Let’s take a look at how he stacks up on Playerprofiler.com.
The argument that Wentz supporters love to leverage is one that many dynasty owners should be familiar with: potential. Yes, the 5th-year senior is considered inexperienced with a high ceiling, something both perplexing and intriguing. On one hand, you can see the tools Wentz has and the fact he has had little time to develop them. On the other, it may just be the simple fact that he is a mediocre quarterback at best that is being over projected due to his stature and offensive system as well as the NFL’s flawed system for evaluating quarterbacks. In five years at North Dakota State, he sat out one as a redshirt, was the backup for the next two, and the starter for the final two. But, a broken bone in his wrist this past season reduced his senior campaign to just 7 games, giving him in total only 23 starts in four years. This lack of experience is supplemented by his impressive 2014 campaign, his lone full season under center. In those 16 games, Wentz set the NDSU single-season records for passing attempts, completions, yards and total offense as he led the Bison to their 4th straight national championship. That success has led many to believe that Wentz has a ceiling higher than any other quarterback in this draft, which may very well be true. His potential is infatuating teams, blinding them of the fact that the current product is barely even serviceable. Plus, the odds are on the fact that Wentz goes to a team that needs a quarterback. The draft capital that will be spent to acquire him will force teams to name him the starter, a false positive for a quarterback who showed some signs of inadequacy at the FCS level.

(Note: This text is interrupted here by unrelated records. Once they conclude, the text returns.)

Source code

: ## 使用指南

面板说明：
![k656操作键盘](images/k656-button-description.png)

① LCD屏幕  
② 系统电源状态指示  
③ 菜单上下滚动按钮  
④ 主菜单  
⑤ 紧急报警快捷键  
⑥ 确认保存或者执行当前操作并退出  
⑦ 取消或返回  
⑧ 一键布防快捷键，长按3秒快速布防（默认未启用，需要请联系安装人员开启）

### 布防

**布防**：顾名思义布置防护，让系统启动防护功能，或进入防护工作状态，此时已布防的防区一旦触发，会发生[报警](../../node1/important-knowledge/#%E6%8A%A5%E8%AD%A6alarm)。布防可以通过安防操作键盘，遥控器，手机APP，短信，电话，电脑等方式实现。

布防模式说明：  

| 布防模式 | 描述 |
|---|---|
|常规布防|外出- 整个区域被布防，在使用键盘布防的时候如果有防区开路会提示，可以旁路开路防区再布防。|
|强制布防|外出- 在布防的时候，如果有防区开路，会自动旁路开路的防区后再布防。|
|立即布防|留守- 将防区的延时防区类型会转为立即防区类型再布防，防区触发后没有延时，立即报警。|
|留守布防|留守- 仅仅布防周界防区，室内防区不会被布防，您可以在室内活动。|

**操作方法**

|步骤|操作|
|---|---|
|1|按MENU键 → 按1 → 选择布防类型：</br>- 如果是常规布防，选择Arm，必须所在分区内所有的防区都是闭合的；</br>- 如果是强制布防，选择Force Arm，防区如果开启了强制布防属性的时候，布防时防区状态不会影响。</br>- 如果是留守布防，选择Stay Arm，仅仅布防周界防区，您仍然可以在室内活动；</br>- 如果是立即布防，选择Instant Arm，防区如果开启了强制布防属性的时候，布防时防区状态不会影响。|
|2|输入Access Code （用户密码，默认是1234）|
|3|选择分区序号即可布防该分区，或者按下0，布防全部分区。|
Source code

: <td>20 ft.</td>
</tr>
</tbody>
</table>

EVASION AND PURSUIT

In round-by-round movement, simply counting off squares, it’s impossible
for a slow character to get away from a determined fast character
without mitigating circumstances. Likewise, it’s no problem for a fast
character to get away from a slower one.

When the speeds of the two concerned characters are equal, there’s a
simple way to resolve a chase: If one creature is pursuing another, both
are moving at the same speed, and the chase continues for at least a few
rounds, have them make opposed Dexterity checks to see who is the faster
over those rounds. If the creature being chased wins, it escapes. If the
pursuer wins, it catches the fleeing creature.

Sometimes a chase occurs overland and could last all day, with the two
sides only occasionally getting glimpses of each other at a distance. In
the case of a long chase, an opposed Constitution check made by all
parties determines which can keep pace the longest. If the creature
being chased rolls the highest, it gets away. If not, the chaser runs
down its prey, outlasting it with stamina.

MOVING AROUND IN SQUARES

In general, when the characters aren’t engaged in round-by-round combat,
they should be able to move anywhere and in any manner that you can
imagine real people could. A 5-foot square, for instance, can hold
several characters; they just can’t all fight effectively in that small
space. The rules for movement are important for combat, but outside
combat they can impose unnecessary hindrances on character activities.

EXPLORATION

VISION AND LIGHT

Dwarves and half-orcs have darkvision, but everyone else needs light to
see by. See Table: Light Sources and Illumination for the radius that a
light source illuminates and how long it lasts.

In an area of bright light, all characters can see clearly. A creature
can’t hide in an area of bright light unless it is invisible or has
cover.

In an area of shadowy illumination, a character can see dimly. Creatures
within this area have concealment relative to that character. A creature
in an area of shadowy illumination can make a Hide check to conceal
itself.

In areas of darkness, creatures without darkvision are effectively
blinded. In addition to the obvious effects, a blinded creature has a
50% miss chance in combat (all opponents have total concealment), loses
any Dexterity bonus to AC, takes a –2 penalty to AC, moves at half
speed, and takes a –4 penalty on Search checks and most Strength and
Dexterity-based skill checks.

Carson Wentz is an average quarterback that has been built up by the NFLs flawed criterion for what a starting quarterback should look like, culminating into a situation that foreshadows nothing but disaster. With a 6-foot-6 frame, strong arm, and ability to make the occasional great throw, a team is basically taking a chance on Carson Wentz with their most valuable asset (a first round pick) because of the fact that he may be able to piece together tools that weren’t all the way there despite five seasons of grooming in the Missouri Valley conference. The fact that Wentz is so valued as a commodity speaks volumes to the strength, or lack there-of, in this years QB class, and shows the incredible desperation teams have for any sort of skill at the position as well as the mediocrity they are willing to ignore for any sort of chance at finding their next franchise quarterback.